No. That’s a very wrong argument!. In fact in the neighbourhood of the origin the equipotential is in the equatorial plane, perpendicular to the direction you claim. By symmetry the electric field runs vertically through the origin, which tells you that the potential must be proportional to z there.

15. Navneeth Says:

In honour of Adams’ birth anniversary: 42.

16. Assuming that the insulator is infinitely thin (big assumption I know), and the sphere is a perfect conductor, then the potential on the surface of the sphere will have a step function at the equator. I wonder if there might be a step function even inside the sphere. In which case the answer would be minus infinity.

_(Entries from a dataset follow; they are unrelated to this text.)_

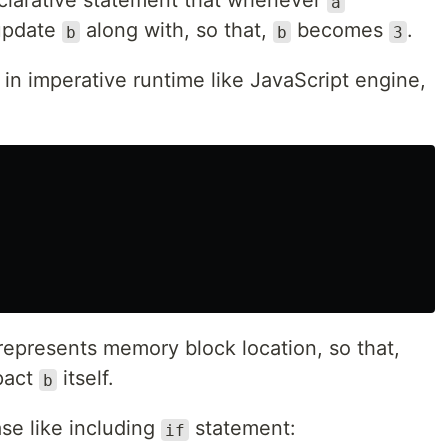
clarative statement that whenever
a
 update
along with, so that,
becomes
.
b
b
3
in imperative runtime like JavaScript engine,
represents memory block location, so that,
pact
itself.
b
e like including
statement:
if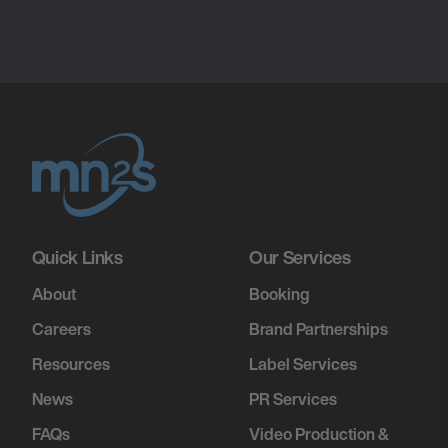
Quick Links
Our Services
About
Booking
Careers
Brand Partnerships
Resources
Label Services
News
PR Services
FAQs
Video Production &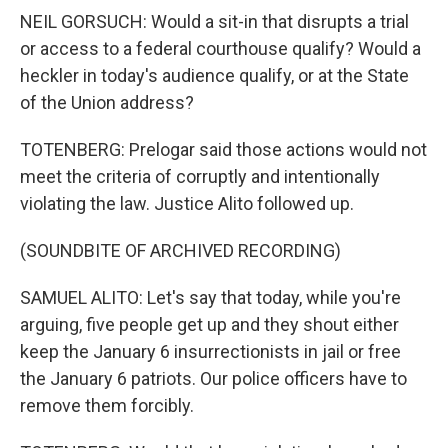
NEIL GORSUCH: Would a sit-in that disrupts a trial
or access to a federal courthouse qualify? Would a
heckler in today's audience qualify, or at the State
of the Union address?
TOTENBERG: Prelogar said those actions would not
meet the criteria of corruptly and intentionally
violating the law. Justice Alito followed up.
(SOUNDBITE OF ARCHIVED RECORDING)
SAMUEL ALITO: Let's say that today, while you're
arguing, five people get up and they shout either
keep the January 6 insurrectionists in jail or free
the January 6 patriots. Our police officers have to
remove them forcibly.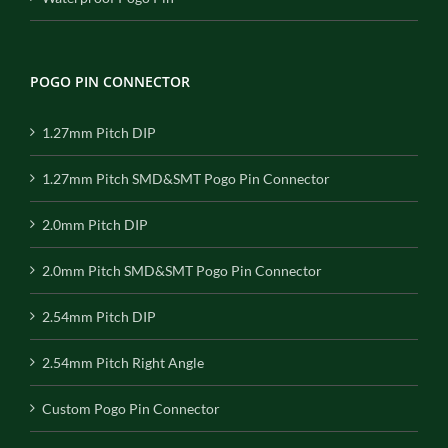
POGO PIN CONNECTOR
1.27mm Pitch DIP
1.27mm Pitch SMD&SMT Pogo Pin Connector
2.0mm Pitch DIP
2.0mm Pitch SMD&SMT Pogo Pin Connector
2.54mm Pitch DIP
2.54mm Pitch Right Angle
Custom Pogo Pin Connector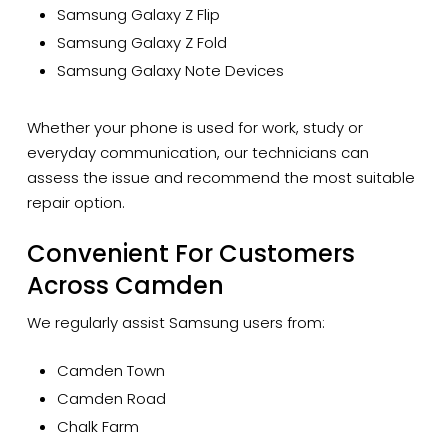
Samsung Galaxy Z Flip
Samsung Galaxy Z Fold
Samsung Galaxy Note Devices
Whether your phone is used for work, study or
everyday communication, our technicians can
assess the issue and recommend the most suitable
repair option.
Convenient For Customers
Across Camden
We regularly assist Samsung users from:
Camden Town
Camden Road
Chalk Farm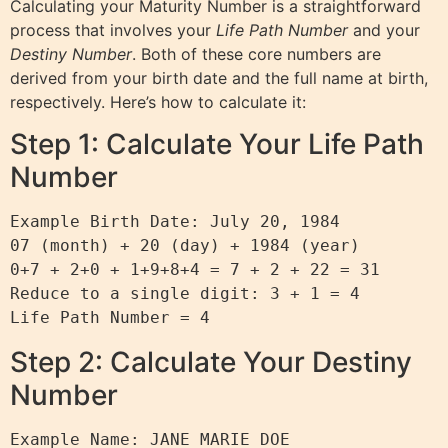
Calculating your Maturity Number is a straightforward
process that involves your
Life Path Number
and your
Destiny Number
. Both of these core numbers are
derived from your birth date and the full name at birth,
respectively. Here’s how to calculate it:
Step 1: Calculate Your Life Path
Number
Example Birth Date: July 20, 1984

07 (month) + 20 (day) + 1984 (year)

0+7 + 2+0 + 1+9+8+4 = 7 + 2 + 22 = 31

Reduce to a single digit: 3 + 1 = 4

Step 2: Calculate Your Destiny
Number
Example Name: JANE MARIE DOE
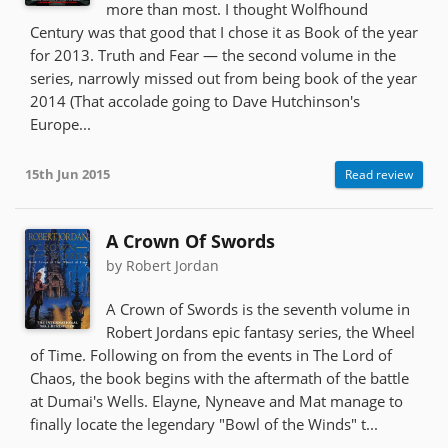
more than most. I thought Wolfhound
Century was that good that I chose it as Book of the year
for 2013. Truth and Fear — the second volume in the
series, narrowly missed out from being book of the year
2014 (That accolade going to Dave Hutchinson's
Europe...
15th Jun 2015
Read review
A Crown Of Swords
by Robert Jordan
A Crown of Swords is the seventh volume in
Robert Jordans epic fantasy series, the Wheel
of Time. Following on from the events in The Lord of
Chaos, the book begins with the aftermath of the battle
at Dumai's Wells. Elayne, Nyneave and Mat manage to
finally locate the legendary "Bowl of the Winds" t...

Although it makes more sense that Luke Barnes is right. You didn’t post “nope” after that comment.

17. Bryn Jones Says:

Well, I didn’t think of using spherical harmonics. Therefore the only way I could think of doing it involved integration over solid angles, but didn’t get around to doing it. I didn’t see any shortcuts.

18. Themos Tsikas Says:

The equivalent example is worked out in full detail in Mary Boas’s book Mathematical Methods in the Physical Sciences, page 667, STEADY-STATE TEMPERATURE IN A SPHERE. Nice problem.